Um oficial norte-americano que falou com jornal The New York Times sob condição de anonimato, confirmou a ajuda da inteligência norte-americana na missão colombiana, mas não forneceu mais detalhes.
| Keith Stansell, Marc Gonsalves e Thomas Howes quando estavam seqüestrados |
Ainda segundo a reportagem do jornal, o embaixador norte-americano na Colômbia, William R. Brownfielde, e o comandante norte-americano na região, James G. Stavridis, estiveram “envolvidos nas etapas de planejamento da operação,” segundo confirmações de Gordon D. Johndroe, representante da secretaria de imprensa da Casa Branca.

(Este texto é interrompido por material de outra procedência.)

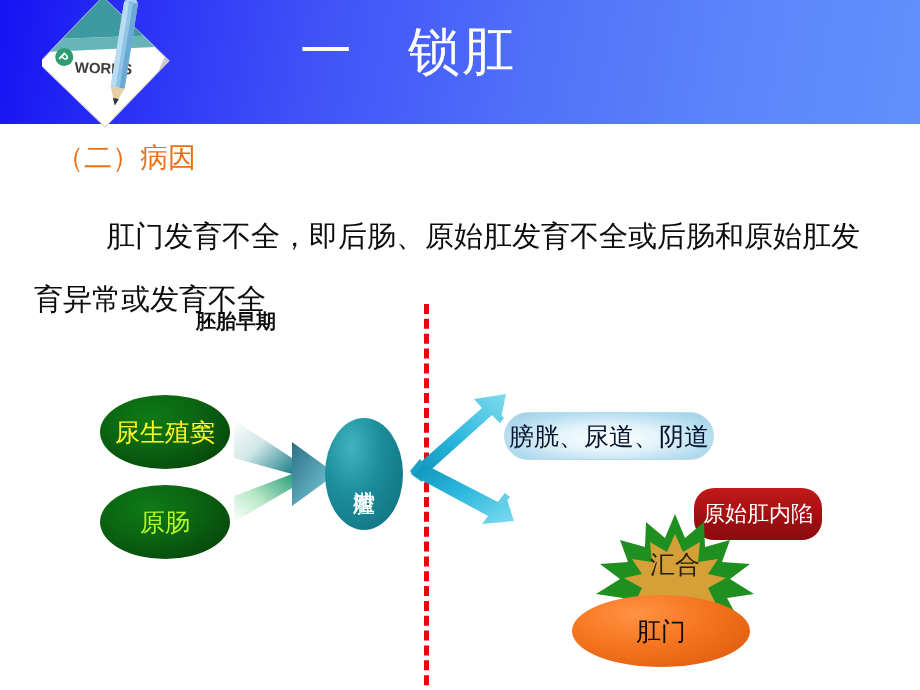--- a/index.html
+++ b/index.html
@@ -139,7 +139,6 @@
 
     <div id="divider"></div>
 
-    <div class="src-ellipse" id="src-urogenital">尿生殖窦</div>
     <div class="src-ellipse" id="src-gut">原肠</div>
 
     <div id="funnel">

“Essa foi uma operação colombiana, mas os EUA auxiliaram,” disse Gordon, adicionando que “esse foi uma resgate muito planejado, e nós trabalhamos com os colombianos por cinco anos, desde que os reféns (norte-americanos) foram capturados, para que pudéssemos libertá-los do cativeiro.”
"Estávamos interados desde as fases de planejamento, mas esta foi uma operação concebida pelos colombianos e executada pelos colombianos com nosso completo apoio. Mas eles não precisavam que déssemos nossa autorização", afirmou o representante da Casa Branca.
O presidente Bush foi mantido informado do planejamento e entrou em contato com o presidente da Colômbia, Álvaro Uribe, para parabenizá-lo, chamando Uribe de “um forte líder.”
O senador John McCain, candidato Republicano a presidência dos EUA, foi avisado na terça-feira por Uribe e pelo Ministro da Defesa da Colômbia sobre o plano de resgate de quarta-feira.